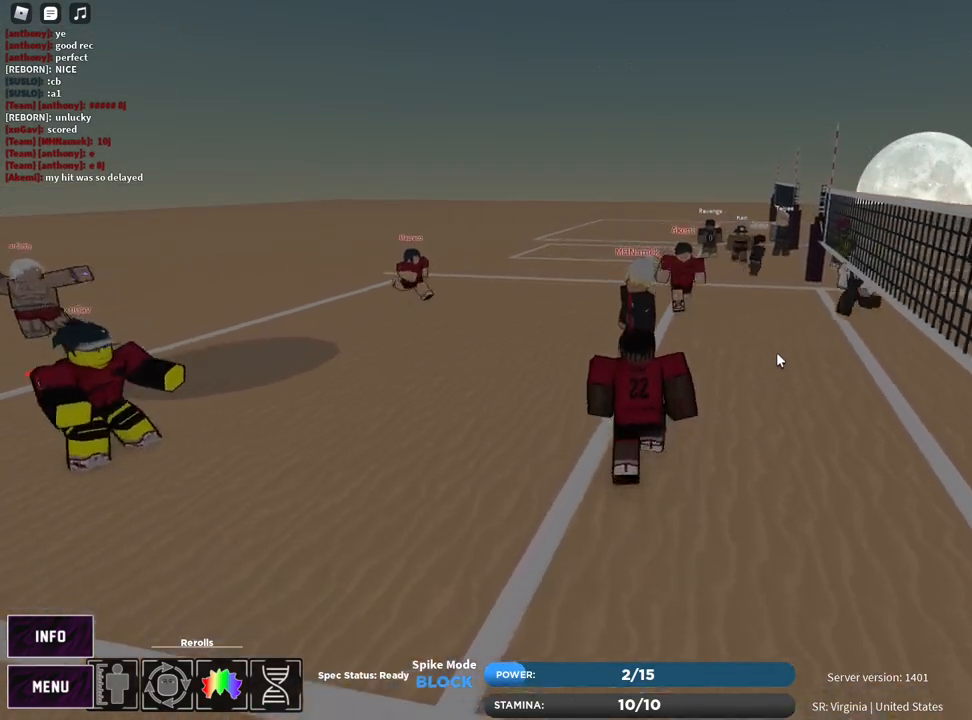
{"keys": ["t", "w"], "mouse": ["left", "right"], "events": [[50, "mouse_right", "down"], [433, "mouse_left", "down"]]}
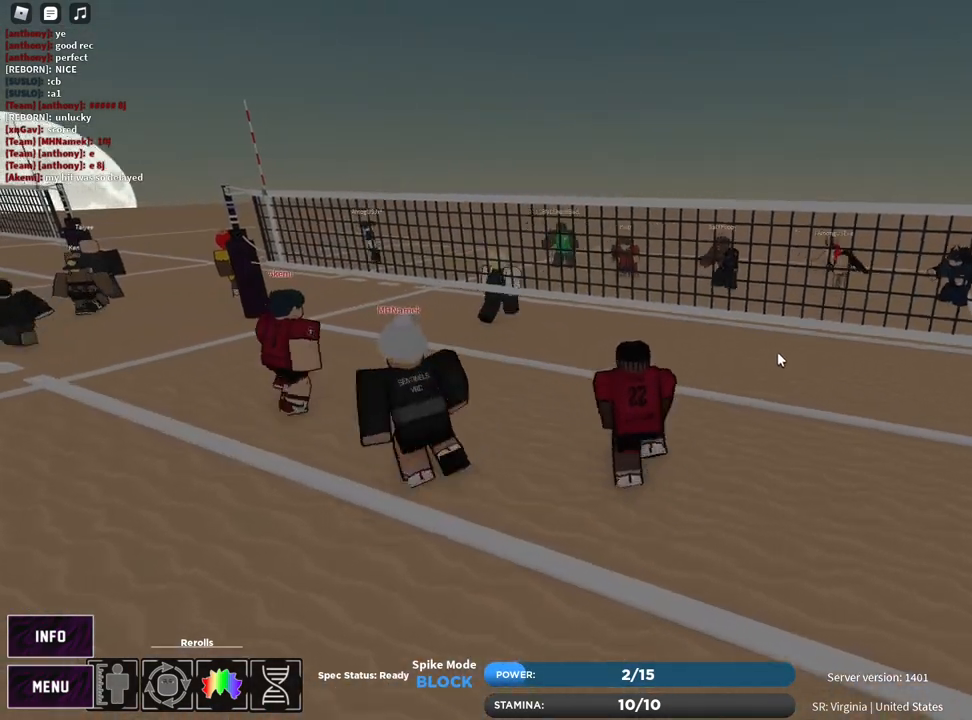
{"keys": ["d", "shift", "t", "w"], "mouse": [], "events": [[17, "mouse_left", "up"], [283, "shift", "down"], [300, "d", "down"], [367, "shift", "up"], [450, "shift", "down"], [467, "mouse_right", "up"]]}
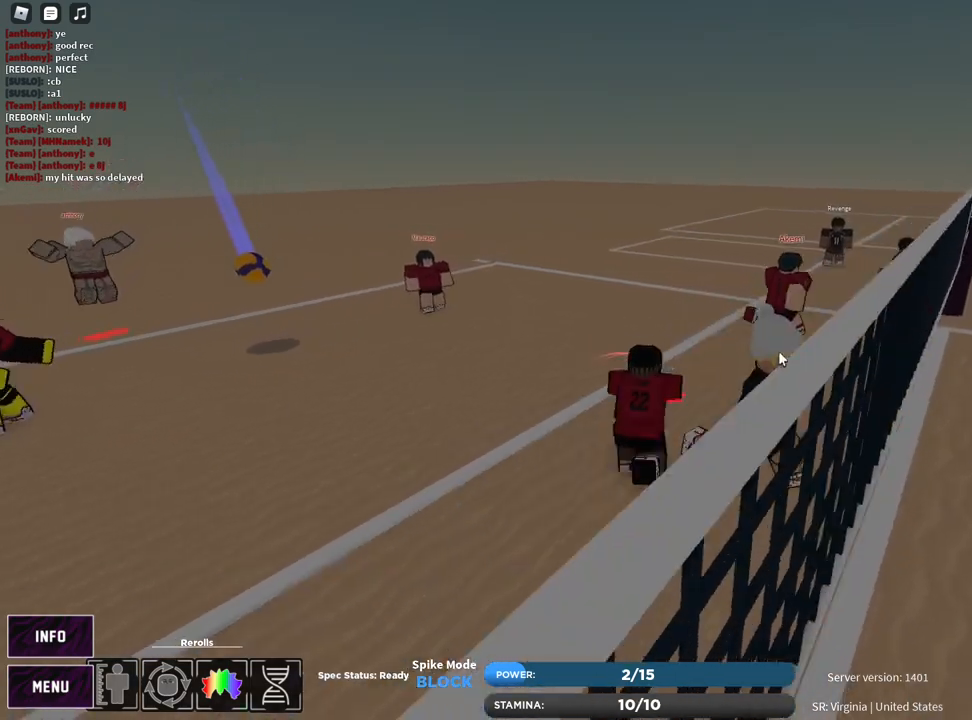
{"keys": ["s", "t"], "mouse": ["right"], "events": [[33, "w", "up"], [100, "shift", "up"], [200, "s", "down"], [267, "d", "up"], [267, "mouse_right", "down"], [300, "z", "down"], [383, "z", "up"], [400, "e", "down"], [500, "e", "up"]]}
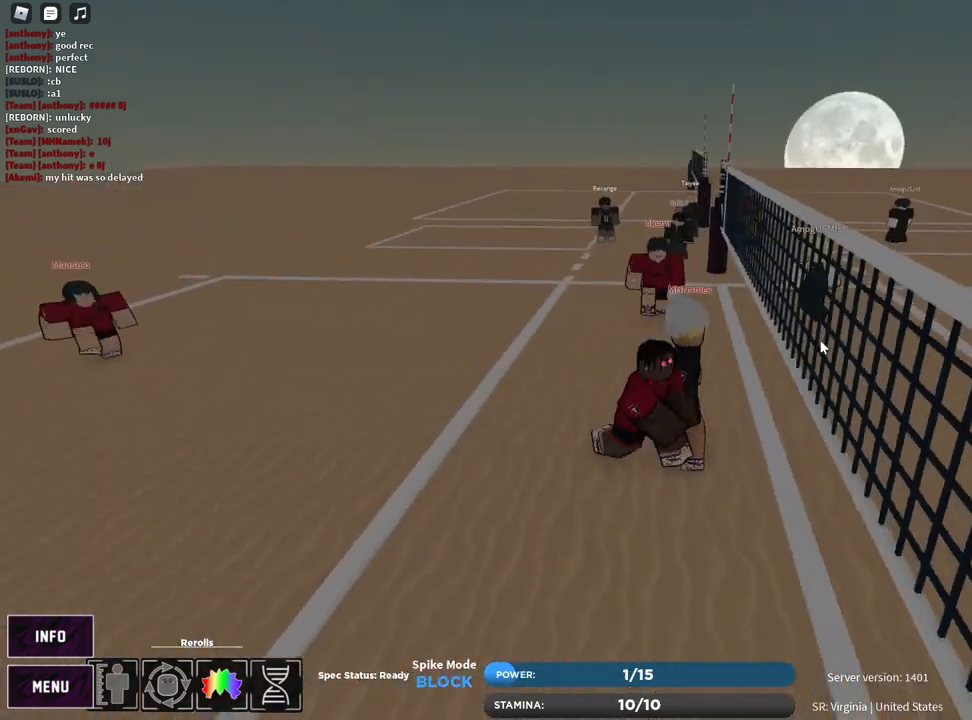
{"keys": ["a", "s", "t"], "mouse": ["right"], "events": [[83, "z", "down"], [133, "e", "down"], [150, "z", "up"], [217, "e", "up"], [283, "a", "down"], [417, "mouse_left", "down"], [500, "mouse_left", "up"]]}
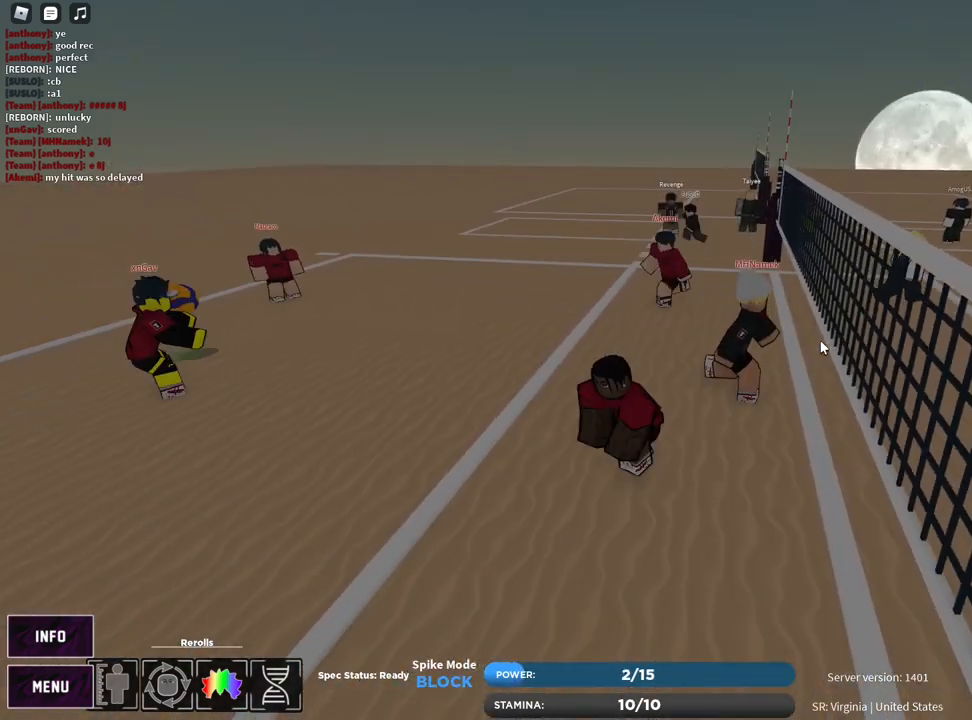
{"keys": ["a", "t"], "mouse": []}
◆ ◆ ◆
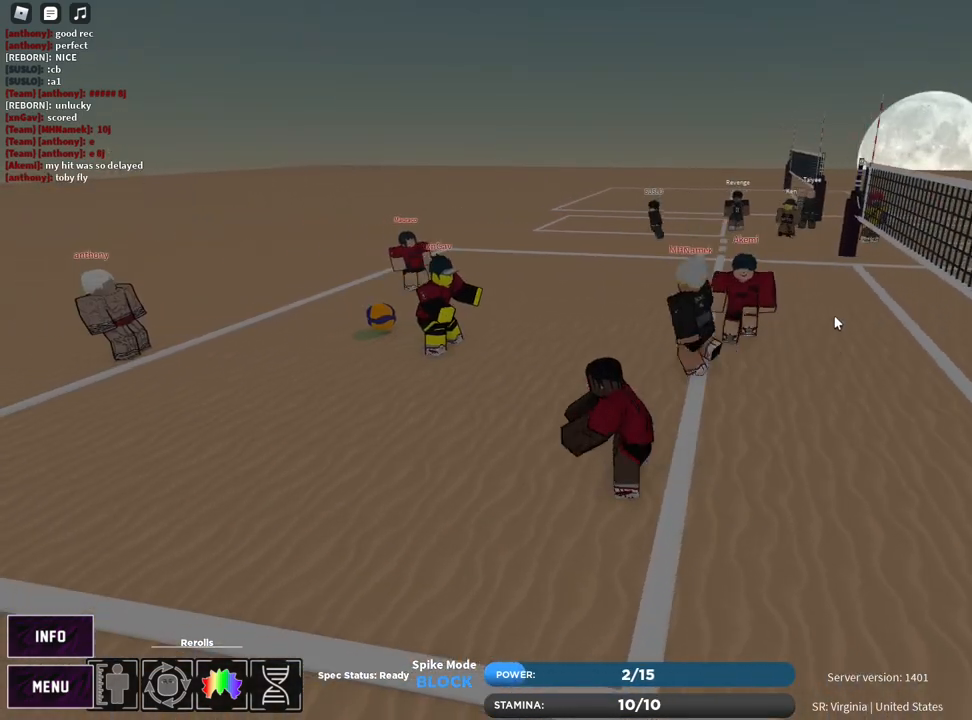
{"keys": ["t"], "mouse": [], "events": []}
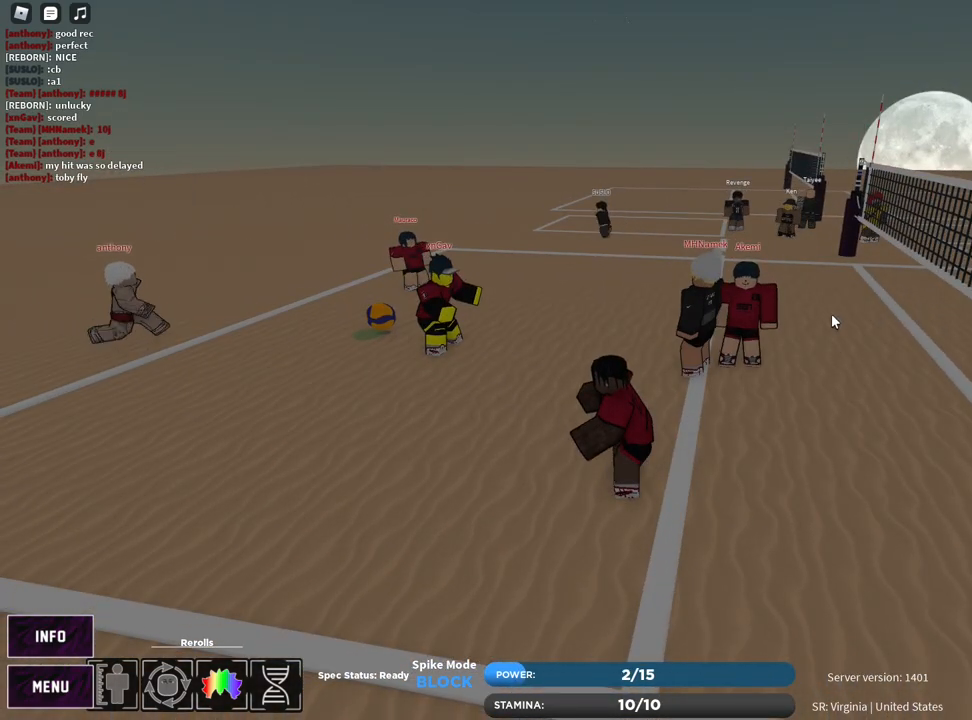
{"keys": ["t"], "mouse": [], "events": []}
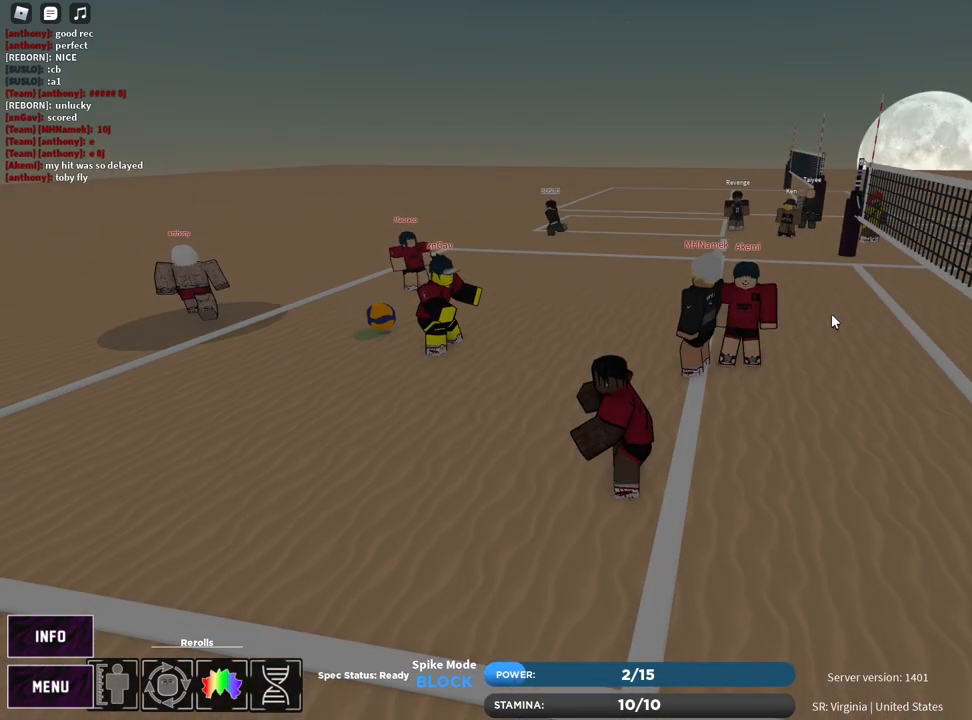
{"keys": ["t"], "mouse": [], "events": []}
◆ ◆ ◆
* [ACTIVITY]: Say how many lines in the preceding material hold the word "shift"; nothing else belongs in the reply.

* [REPLY TO THE EXERCISE]: 2